Those lines of the data that hold the word "AperFunction" are to be copied out.

** INFORMATION PROVIDED follows **

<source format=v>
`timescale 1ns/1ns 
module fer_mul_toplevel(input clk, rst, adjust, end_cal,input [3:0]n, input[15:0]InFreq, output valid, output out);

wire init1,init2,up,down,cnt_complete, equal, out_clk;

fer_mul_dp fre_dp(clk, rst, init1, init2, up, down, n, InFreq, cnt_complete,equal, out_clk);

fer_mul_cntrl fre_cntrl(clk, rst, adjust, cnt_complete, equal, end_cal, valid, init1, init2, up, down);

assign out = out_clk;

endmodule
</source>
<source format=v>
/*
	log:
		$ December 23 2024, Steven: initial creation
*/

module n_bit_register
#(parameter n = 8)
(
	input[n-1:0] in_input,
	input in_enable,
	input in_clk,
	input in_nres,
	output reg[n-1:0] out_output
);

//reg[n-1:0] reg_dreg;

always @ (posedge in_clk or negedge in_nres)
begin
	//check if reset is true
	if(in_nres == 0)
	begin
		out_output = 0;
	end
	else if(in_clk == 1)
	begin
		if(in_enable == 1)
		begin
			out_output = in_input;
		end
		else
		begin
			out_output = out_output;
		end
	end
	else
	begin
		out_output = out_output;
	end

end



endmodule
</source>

** End of INFORMATION PROVIDED **
** INFORMATION PROVIDED follows **

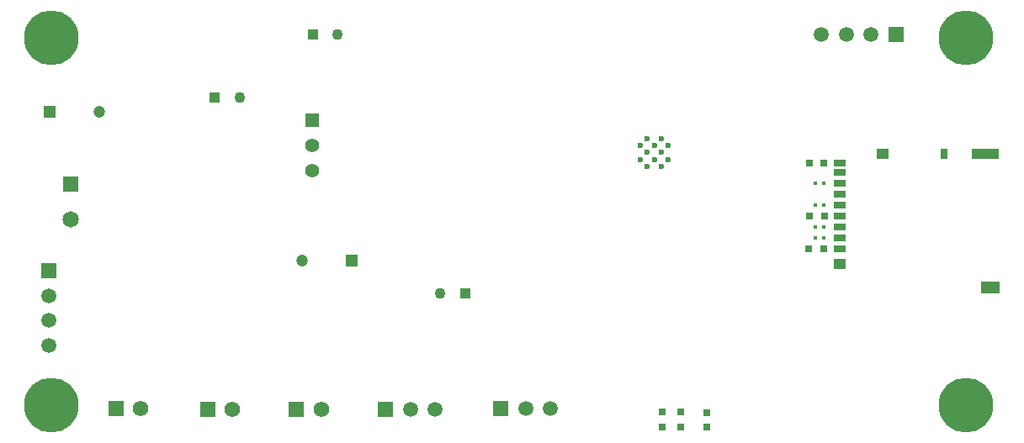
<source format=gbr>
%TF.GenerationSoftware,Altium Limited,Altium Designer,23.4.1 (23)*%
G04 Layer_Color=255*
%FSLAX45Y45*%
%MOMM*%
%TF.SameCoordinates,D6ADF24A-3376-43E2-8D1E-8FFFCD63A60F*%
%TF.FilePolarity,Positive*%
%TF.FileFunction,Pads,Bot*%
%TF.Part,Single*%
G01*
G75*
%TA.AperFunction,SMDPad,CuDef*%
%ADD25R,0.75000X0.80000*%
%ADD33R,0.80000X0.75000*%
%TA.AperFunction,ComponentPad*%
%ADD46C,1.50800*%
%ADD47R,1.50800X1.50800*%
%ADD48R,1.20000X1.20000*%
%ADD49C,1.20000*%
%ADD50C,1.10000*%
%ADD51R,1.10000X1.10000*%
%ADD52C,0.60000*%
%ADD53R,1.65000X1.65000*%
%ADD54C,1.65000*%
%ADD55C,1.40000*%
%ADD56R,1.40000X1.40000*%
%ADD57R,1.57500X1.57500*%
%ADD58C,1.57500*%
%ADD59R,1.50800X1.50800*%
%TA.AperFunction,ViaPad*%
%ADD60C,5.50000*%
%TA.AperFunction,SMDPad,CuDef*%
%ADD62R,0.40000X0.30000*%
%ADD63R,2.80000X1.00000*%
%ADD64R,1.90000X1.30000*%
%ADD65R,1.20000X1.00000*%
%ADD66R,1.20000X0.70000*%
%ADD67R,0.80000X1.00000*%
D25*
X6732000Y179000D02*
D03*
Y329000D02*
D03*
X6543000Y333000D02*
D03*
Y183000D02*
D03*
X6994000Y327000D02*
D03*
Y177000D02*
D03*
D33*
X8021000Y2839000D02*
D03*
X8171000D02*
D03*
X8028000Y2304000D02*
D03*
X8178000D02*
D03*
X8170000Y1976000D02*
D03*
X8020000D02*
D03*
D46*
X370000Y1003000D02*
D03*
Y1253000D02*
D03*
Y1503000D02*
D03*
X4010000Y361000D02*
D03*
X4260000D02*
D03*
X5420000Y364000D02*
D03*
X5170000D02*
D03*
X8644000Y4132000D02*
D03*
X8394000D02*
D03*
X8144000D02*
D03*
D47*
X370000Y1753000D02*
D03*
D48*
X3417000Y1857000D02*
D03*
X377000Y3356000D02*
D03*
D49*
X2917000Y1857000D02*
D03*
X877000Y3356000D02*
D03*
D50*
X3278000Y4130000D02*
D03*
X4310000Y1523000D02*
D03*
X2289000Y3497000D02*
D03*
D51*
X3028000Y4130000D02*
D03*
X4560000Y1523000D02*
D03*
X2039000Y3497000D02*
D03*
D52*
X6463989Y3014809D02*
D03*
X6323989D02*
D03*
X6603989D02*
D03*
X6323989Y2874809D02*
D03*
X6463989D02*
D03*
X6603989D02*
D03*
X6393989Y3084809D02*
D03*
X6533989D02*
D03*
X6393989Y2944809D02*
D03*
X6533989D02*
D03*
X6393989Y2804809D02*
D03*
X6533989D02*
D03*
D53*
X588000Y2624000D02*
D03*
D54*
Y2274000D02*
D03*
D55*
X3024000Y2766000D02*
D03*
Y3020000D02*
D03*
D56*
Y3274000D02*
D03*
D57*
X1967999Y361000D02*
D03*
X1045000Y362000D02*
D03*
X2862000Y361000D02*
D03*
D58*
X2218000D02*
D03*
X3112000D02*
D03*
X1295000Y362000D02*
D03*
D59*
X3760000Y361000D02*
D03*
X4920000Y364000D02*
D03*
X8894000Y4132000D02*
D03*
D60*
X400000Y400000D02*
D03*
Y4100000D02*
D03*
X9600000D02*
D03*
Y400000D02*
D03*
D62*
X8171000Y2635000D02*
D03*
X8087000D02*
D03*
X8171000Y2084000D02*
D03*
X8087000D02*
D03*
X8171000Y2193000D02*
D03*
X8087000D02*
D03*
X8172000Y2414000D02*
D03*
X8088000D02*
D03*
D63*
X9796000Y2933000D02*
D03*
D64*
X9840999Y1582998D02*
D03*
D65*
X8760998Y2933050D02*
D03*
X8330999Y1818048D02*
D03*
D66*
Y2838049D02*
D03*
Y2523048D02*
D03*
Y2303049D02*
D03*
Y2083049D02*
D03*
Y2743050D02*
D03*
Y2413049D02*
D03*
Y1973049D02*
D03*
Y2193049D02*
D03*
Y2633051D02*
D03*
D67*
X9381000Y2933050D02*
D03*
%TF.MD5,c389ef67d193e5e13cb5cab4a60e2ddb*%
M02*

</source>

** End of INFORMATION PROVIDED **

§ REPLY:
%TA.AperFunction,SMDPad,CuDef*%
%TA.AperFunction,ComponentPad*%
%TA.AperFunction,ViaPad*%
%TA.AperFunction,SMDPad,CuDef*%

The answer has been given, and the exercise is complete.